■ OBJECTIVE
Can you set out the lines of every row below as one numbered list, skipping any blank lines and leaving out the pictures?
=====
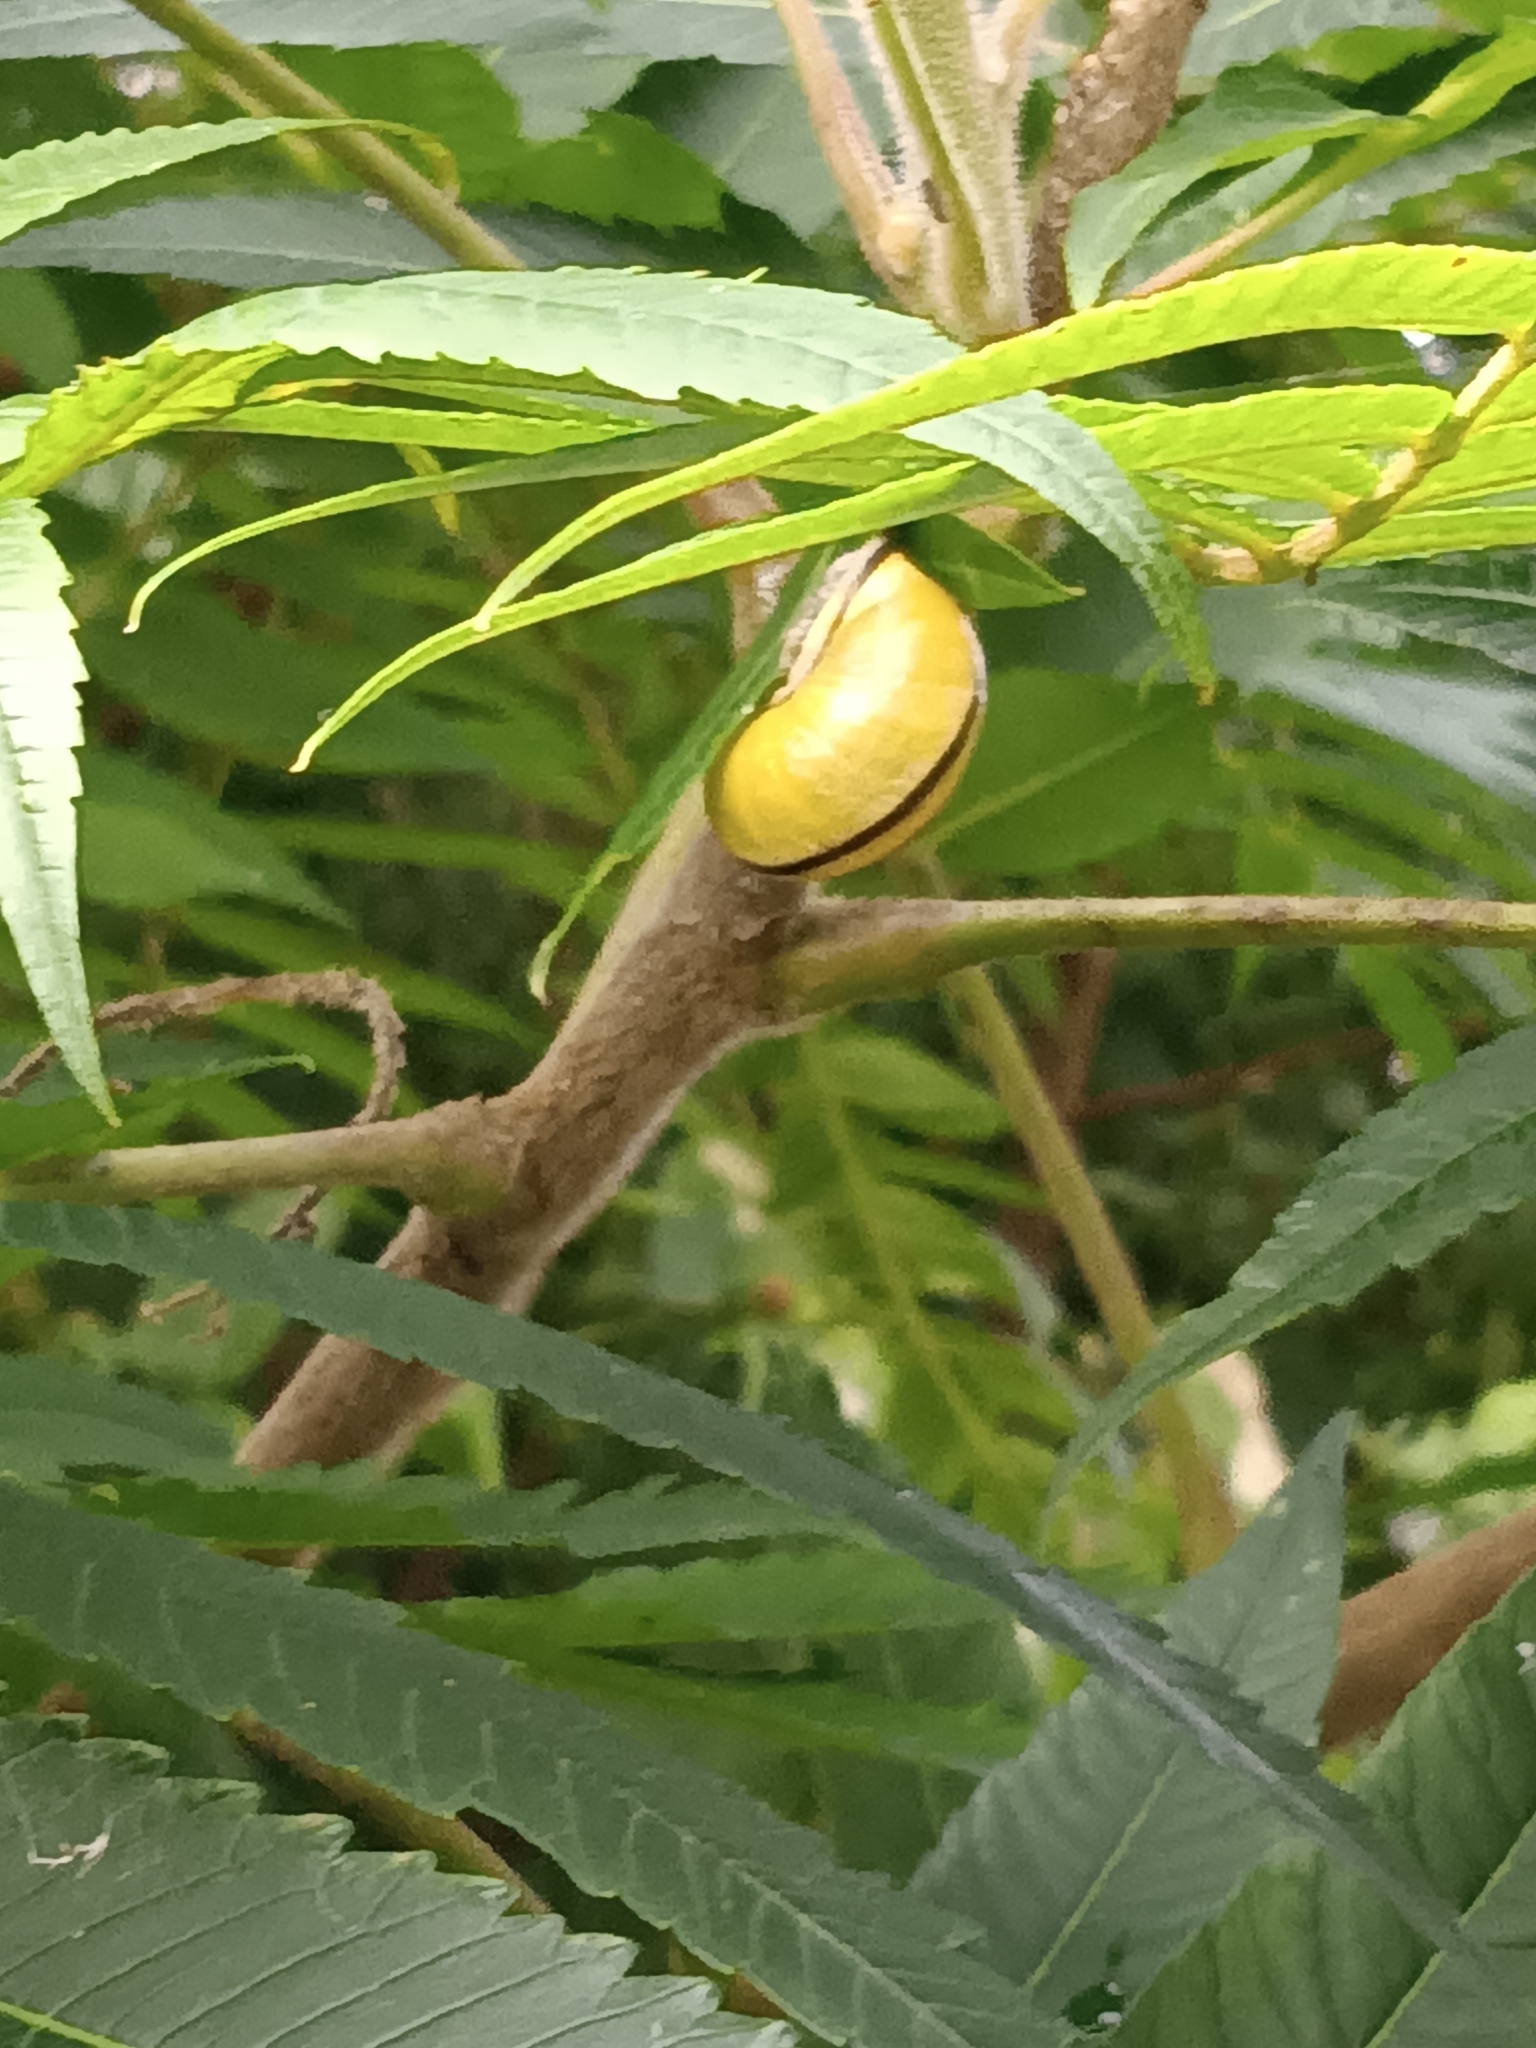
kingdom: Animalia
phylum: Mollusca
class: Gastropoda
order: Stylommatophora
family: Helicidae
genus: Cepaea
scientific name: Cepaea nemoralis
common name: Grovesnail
=====
■ REPLY TO THE EXERCISE
1. kingdom: Animalia
2. phylum: Mollusca
3. class: Gastropoda
4. order: Stylommatophora
5. family: Helicidae
6. genus: Cepaea
7. scientific name: Cepaea nemoralis
8. common name: Grovesnail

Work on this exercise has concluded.